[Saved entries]
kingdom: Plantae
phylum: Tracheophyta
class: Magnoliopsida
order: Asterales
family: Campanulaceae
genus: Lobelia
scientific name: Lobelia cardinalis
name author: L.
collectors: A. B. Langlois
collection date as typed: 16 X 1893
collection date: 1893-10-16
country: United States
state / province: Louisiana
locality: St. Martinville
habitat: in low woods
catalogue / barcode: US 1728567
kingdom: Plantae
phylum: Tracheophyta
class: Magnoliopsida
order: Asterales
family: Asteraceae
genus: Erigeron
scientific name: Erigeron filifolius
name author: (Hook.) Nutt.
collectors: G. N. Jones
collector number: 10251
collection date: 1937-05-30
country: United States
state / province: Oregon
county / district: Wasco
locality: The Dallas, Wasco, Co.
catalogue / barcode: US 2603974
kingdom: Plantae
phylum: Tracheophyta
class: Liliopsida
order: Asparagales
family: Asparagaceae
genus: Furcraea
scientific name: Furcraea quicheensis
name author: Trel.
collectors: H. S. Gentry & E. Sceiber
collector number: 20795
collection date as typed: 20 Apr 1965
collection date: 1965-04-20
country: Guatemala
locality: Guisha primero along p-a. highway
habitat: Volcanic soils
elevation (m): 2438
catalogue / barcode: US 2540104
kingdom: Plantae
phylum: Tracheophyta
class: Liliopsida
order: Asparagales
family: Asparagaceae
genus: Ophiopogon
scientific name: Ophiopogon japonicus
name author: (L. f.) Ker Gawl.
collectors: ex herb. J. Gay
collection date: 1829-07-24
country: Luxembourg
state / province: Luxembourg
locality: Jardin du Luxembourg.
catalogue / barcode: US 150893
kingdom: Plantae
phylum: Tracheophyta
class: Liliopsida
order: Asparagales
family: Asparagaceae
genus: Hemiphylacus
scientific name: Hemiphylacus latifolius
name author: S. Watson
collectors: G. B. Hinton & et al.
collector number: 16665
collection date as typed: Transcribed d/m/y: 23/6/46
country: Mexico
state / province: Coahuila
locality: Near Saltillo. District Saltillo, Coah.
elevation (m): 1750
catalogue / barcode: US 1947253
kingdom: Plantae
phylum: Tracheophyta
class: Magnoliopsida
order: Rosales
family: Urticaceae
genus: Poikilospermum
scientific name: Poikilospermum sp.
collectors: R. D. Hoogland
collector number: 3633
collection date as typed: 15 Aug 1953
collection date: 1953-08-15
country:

**What you will do:** Extract the lines from the one containing "genus: Erigeron" through the one containing "locality: The Dallas, Wasco, Co.", including both, and repeat them unchanged.

**Final answer:**
genus: Erigeron
scientific name: Erigeron filifolius
name author: (Hook.) Nutt.
collectors: G. N. Jones
collector number: 10251
collection date: 1937-05-30
country: United States
state / province: Oregon
county / district: Wasco
locality: The Dallas, Wasco, Co.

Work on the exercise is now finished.